TASK:
Down to the final line, print the records again exactly.

Page-level text extractions:

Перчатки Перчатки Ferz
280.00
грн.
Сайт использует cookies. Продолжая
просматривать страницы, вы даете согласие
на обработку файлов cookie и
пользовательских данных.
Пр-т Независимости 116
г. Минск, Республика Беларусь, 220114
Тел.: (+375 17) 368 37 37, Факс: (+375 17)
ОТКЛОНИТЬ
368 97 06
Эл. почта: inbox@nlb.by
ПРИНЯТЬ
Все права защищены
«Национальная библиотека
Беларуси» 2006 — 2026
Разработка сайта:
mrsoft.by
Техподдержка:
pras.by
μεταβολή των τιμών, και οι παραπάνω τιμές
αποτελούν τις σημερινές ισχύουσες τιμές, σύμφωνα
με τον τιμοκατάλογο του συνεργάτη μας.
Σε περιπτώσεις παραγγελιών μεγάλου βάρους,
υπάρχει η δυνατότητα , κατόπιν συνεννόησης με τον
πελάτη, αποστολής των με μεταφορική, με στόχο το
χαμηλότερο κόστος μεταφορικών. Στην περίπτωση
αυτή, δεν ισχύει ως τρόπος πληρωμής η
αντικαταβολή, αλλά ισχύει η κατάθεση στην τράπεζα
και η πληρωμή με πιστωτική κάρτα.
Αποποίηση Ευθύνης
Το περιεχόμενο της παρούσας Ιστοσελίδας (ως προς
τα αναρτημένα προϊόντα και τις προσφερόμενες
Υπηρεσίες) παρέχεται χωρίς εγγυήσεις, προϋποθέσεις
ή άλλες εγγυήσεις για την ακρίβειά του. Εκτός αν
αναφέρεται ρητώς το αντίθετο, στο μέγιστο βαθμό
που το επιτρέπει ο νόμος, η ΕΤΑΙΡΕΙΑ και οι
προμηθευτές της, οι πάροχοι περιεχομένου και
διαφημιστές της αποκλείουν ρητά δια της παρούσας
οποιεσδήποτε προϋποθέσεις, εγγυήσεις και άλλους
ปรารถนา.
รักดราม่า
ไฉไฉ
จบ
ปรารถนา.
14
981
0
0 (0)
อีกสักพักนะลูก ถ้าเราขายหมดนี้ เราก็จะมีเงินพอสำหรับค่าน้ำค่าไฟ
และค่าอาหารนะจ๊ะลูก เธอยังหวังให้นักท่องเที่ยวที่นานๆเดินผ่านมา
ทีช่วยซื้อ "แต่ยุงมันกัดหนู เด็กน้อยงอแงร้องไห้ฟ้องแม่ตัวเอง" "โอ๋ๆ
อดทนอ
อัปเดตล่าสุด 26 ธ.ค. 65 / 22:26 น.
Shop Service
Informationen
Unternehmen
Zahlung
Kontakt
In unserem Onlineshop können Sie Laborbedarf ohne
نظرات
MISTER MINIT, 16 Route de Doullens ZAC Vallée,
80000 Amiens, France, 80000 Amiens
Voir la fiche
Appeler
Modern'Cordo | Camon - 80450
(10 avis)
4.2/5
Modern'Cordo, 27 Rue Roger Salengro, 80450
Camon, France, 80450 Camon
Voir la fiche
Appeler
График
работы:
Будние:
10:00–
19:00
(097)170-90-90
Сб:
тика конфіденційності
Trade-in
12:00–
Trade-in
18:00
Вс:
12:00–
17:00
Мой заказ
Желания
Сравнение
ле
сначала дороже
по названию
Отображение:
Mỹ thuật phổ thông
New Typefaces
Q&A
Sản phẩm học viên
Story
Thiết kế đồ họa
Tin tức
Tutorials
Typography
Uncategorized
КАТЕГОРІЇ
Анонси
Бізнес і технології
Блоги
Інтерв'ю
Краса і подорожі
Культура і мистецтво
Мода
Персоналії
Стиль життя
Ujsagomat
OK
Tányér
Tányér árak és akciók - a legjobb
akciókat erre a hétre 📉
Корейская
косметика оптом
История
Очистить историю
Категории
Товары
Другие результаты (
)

WORKED SOLUTION:
Перчатки Перчатки Ferz
280.00
грн.
Сайт использует cookies. Продолжая
просматривать страницы, вы даете согласие
на обработку файлов cookie и
пользовательских данных.
Пр-т Независимости 116
г. Минск, Республика Беларусь, 220114
Тел.: (+375 17) 368 37 37, Факс: (+375 17)
ОТКЛОНИТЬ
368 97 06
Эл. почта: inbox@nlb.by
ПРИНЯТЬ
Все права защищены
«Национальная библиотека
Беларуси» 2006 — 2026
Разработка сайта:
mrsoft.by
Техподдержка:
pras.by
μεταβολή των τιμών, και οι παραπάνω τιμές
αποτελούν τις σημερινές ισχύουσες τιμές, σύμφωνα
με τον τιμοκατάλογο του συνεργάτη μας.
Σε περιπτώσεις παραγγελιών μεγάλου βάρους,
υπάρχει η δυνατότητα , κατόπιν συνεννόησης με τον
πελάτη, αποστολής των με μεταφορική, με στόχο το
χαμηλότερο κόστος μεταφορικών. Στην περίπτωση
αυτή, δεν ισχύει ως τρόπος πληρωμής η
αντικαταβολή, αλλά ισχύει η κατάθεση στην τράπεζα
και η πληρωμή με πιστωτική κάρτα.
Αποποίηση Ευθύνης
Το περιεχόμενο της παρούσας Ιστοσελίδας (ως προς
τα αναρτημένα προϊόντα και τις προσφερόμενες
Υπηρεσίες) παρέχεται χωρίς εγγυήσεις, προϋποθέσεις
ή άλλες εγγυήσεις για την ακρίβειά του. Εκτός αν
αναφέρεται ρητώς το αντίθετο, στο μέγιστο βαθμό
που το επιτρέπει ο νόμος, η ΕΤΑΙΡΕΙΑ και οι
προμηθευτές της, οι πάροχοι περιεχομένου και
διαφημιστές της αποκλείουν ρητά δια της παρούσας
οποιεσδήποτε προϋποθέσεις, εγγυήσεις και άλλους
ปรารถนา.
รักดราม่า
ไฉไฉ
จบ
ปรารถนา.
14
981
0
0 (0)
อีกสักพักนะลูก ถ้าเราขายหมดนี้ เราก็จะมีเงินพอสำหรับค่าน้ำค่าไฟ
และค่าอาหารนะจ๊ะลูก เธอยังหวังให้นักท่องเที่ยวที่นานๆเดินผ่านมา
ทีช่วยซื้อ "แต่ยุงมันกัดหนู เด็กน้อยงอแงร้องไห้ฟ้องแม่ตัวเอง" "โอ๋ๆ
อดทนอ
อัปเดตล่าสุด 26 ธ.ค. 65 / 22:26 น.
Shop Service
Informationen
Unternehmen
Zahlung
Kontakt
In unserem Onlineshop können Sie Laborbedarf ohne
نظرات
MISTER MINIT, 16 Route de Doullens ZAC Vallée,
80000 Amiens, France, 80000 Amiens
Voir la fiche
Appeler
Modern'Cordo | Camon - 80450
(10 avis)
4.2/5
Modern'Cordo, 27 Rue Roger Salengro, 80450
Camon, France, 80450 Camon
Voir la fiche
Appeler
График
работы:
Будние:
10:00–
19:00
(097)170-90-90
Сб:
тика конфіденційності
Trade-in
12:00–
Trade-in
18:00
Вс:
12:00–
17:00
Мой заказ
Желания
Сравнение
ле
сначала дороже
по названию
Отображение:
Mỹ thuật phổ thông
New Typefaces
Q&A
Sản phẩm học viên
Story
Thiết kế đồ họa
Tin tức
Tutorials
Typography
Uncategorized
КАТЕГОРІЇ
Анонси
Бізнес і технології
Блоги
Інтерв'ю
Краса і подорожі
Культура і мистецтво
Мода
Персоналії
Стиль життя
Ujsagomat
OK
Tányér
Tányér árak és akciók - a legjobb
akciókat erre a hétre 📉
Корейская
косметика оптом
История
Очистить историю
Категории
Товары
Другие результаты (
)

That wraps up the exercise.